Problem to solve: When a line in the data below includes "Branch", pick it out and copy it.

[Items from a data source]

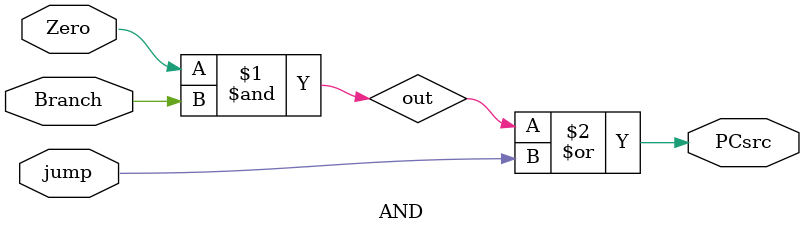
<source format=sv>
module AND (
    input Zero,Branch,jump,
    output PCsrc
);
wire out;
    assign out=Zero& Branch;
    assign PCsrc = out | jump;
endmodule   
</source>
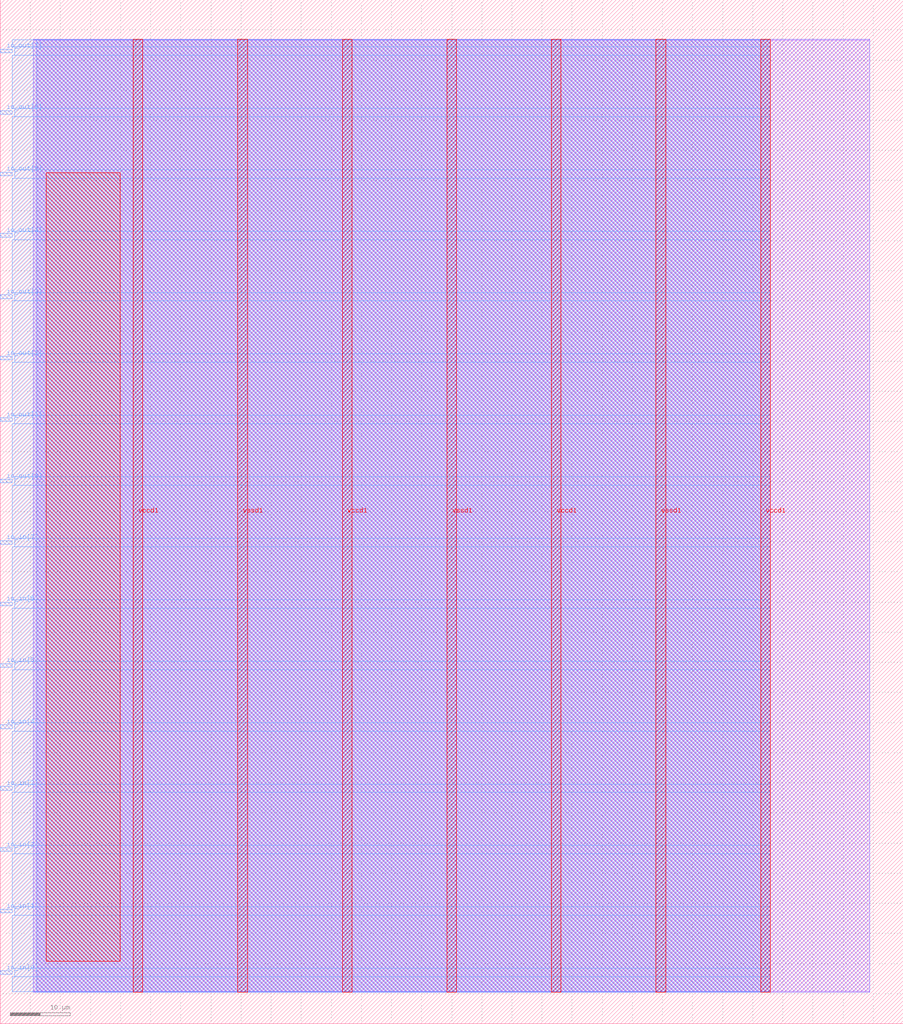
<source format=lef>
VERSION 5.7 ;
  NOWIREEXTENSIONATPIN ON ;
  DIVIDERCHAR "/" ;
  BUSBITCHARS "[]" ;
MACRO tucanae47_gray_ctr6
  CLASS BLOCK ;
  FOREIGN tucanae47_gray_ctr6 ;
  ORIGIN 0.000 0.000 ;
  SIZE 150.000 BY 170.000 ;
  PIN io_in[0]
    DIRECTION INPUT ;
    USE SIGNAL ;
    PORT
      LAYER met3 ;
        RECT 0.000 8.200 2.000 8.800 ;
    END
  END io_in[0]
  PIN io_in[1]
    DIRECTION INPUT ;
    USE SIGNAL ;
    PORT
      LAYER met3 ;
        RECT 0.000 18.400 2.000 19.000 ;
    END
  END io_in[1]
  PIN io_in[2]
    DIRECTION INPUT ;
    USE SIGNAL ;
    PORT
      LAYER met3 ;
        RECT 0.000 28.600 2.000 29.200 ;
    END
  END io_in[2]
  PIN io_in[3]
    DIRECTION INPUT ;
    USE SIGNAL ;
    PORT
      LAYER met3 ;
        RECT 0.000 38.800 2.000 39.400 ;
    END
  END io_in[3]
  PIN io_in[4]
    DIRECTION INPUT ;
    USE SIGNAL ;
    PORT
      LAYER met3 ;
        RECT 0.000 49.000 2.000 49.600 ;
    END
  END io_in[4]
  PIN io_in[5]
    DIRECTION INPUT ;
    USE SIGNAL ;
    PORT
      LAYER met3 ;
        RECT 0.000 59.200 2.000 59.800 ;
    END
  END io_in[5]
  PIN io_in[6]
    DIRECTION INPUT ;
    USE SIGNAL ;
    PORT
      LAYER met3 ;
        RECT 0.000 69.400 2.000 70.000 ;
    END
  END io_in[6]
  PIN io_in[7]
    DIRECTION INPUT ;
    USE SIGNAL ;
    PORT
      LAYER met3 ;
        RECT 0.000 79.600 2.000 80.200 ;
    END
  END io_in[7]
  PIN io_out[0]
    DIRECTION OUTPUT TRISTATE ;
    USE SIGNAL ;
    PORT
      LAYER met3 ;
        RECT 0.000 89.800 2.000 90.400 ;
    END
  END io_out[0]
  PIN io_out[1]
    DIRECTION OUTPUT TRISTATE ;
    USE SIGNAL ;
    PORT
      LAYER met3 ;
        RECT 0.000 100.000 2.000 100.600 ;
    END
  END io_out[1]
  PIN io_out[2]
    DIRECTION OUTPUT TRISTATE ;
    USE SIGNAL ;
    PORT
      LAYER met3 ;
        RECT 0.000 110.200 2.000 110.800 ;
    END
  END io_out[2]
  PIN io_out[3]
    DIRECTION OUTPUT TRISTATE ;
    USE SIGNAL ;
    PORT
      LAYER met3 ;
        RECT 0.000 120.400 2.000 121.000 ;
    END
  END io_out[3]
  PIN io_out[4]
    DIRECTION OUTPUT TRISTATE ;
    USE SIGNAL ;
    PORT
      LAYER met3 ;
        RECT 0.000 130.600 2.000 131.200 ;
    END
  END io_out[4]
  PIN io_out[5]
    DIRECTION OUTPUT TRISTATE ;
    USE SIGNAL ;
    PORT
      LAYER met3 ;
        RECT 0.000 140.800 2.000 141.400 ;
    END
  END io_out[5]
  PIN io_out[6]
    DIRECTION OUTPUT TRISTATE ;
    USE SIGNAL ;
    PORT
      LAYER met3 ;
        RECT 0.000 151.000 2.000 151.600 ;
    END
  END io_out[6]
  PIN io_out[7]
    DIRECTION OUTPUT TRISTATE ;
    USE SIGNAL ;
    PORT
      LAYER met3 ;
        RECT 0.000 161.200 2.000 161.800 ;
    END
  END io_out[7]
  PIN vccd1
    DIRECTION INOUT ;
    USE POWER ;
    PORT
      LAYER met4 ;
        RECT 22.090 5.200 23.690 163.440 ;
    END
    PORT
      LAYER met4 ;
        RECT 56.830 5.200 58.430 163.440 ;
    END
    PORT
      LAYER met4 ;
        RECT 91.570 5.200 93.170 163.440 ;
    END
    PORT
      LAYER met4 ;
        RECT 126.310 5.200 127.910 163.440 ;
    END
  END vccd1
  PIN vssd1
    DIRECTION INOUT ;
    USE GROUND ;
    PORT
      LAYER met4 ;
        RECT 39.460 5.200 41.060 163.440 ;
    END
    PORT
      LAYER met4 ;
        RECT 74.200 5.200 75.800 163.440 ;
    END
    PORT
      LAYER met4 ;
        RECT 108.940 5.200 110.540 163.440 ;
    END
  END vssd1
  OBS
      LAYER li1 ;
        RECT 5.520 5.355 144.440 163.285 ;
      LAYER met1 ;
        RECT 5.520 5.200 144.440 163.440 ;
      LAYER met2 ;
        RECT 6.080 5.255 127.880 163.385 ;
      LAYER met3 ;
        RECT 2.000 162.200 127.900 163.365 ;
        RECT 2.400 160.800 127.900 162.200 ;
        RECT 2.000 152.000 127.900 160.800 ;
        RECT 2.400 150.600 127.900 152.000 ;
        RECT 2.000 141.800 127.900 150.600 ;
        RECT 2.400 140.400 127.900 141.800 ;
        RECT 2.000 131.600 127.900 140.400 ;
        RECT 2.400 130.200 127.900 131.600 ;
        RECT 2.000 121.400 127.900 130.200 ;
        RECT 2.400 120.000 127.900 121.400 ;
        RECT 2.000 111.200 127.900 120.000 ;
        RECT 2.400 109.800 127.900 111.200 ;
        RECT 2.000 101.000 127.900 109.800 ;
        RECT 2.400 99.600 127.900 101.000 ;
        RECT 2.000 90.800 127.900 99.600 ;
        RECT 2.400 89.400 127.900 90.800 ;
        RECT 2.000 80.600 127.900 89.400 ;
        RECT 2.400 79.200 127.900 80.600 ;
        RECT 2.000 70.400 127.900 79.200 ;
        RECT 2.400 69.000 127.900 70.400 ;
        RECT 2.000 60.200 127.900 69.000 ;
        RECT 2.400 58.800 127.900 60.200 ;
        RECT 2.000 50.000 127.900 58.800 ;
        RECT 2.400 48.600 127.900 50.000 ;
        RECT 2.000 39.800 127.900 48.600 ;
        RECT 2.400 38.400 127.900 39.800 ;
        RECT 2.000 29.600 127.900 38.400 ;
        RECT 2.400 28.200 127.900 29.600 ;
        RECT 2.000 19.400 127.900 28.200 ;
        RECT 2.400 18.000 127.900 19.400 ;
        RECT 2.000 9.200 127.900 18.000 ;
        RECT 2.400 7.800 127.900 9.200 ;
        RECT 2.000 5.275 127.900 7.800 ;
      LAYER met4 ;
        RECT 7.655 10.375 19.945 141.265 ;
  END
END tucanae47_gray_ctr6
END LIBRARY


</source>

Task answer:
    input Zero,Branch,jump,
    assign out=Zero& Branch;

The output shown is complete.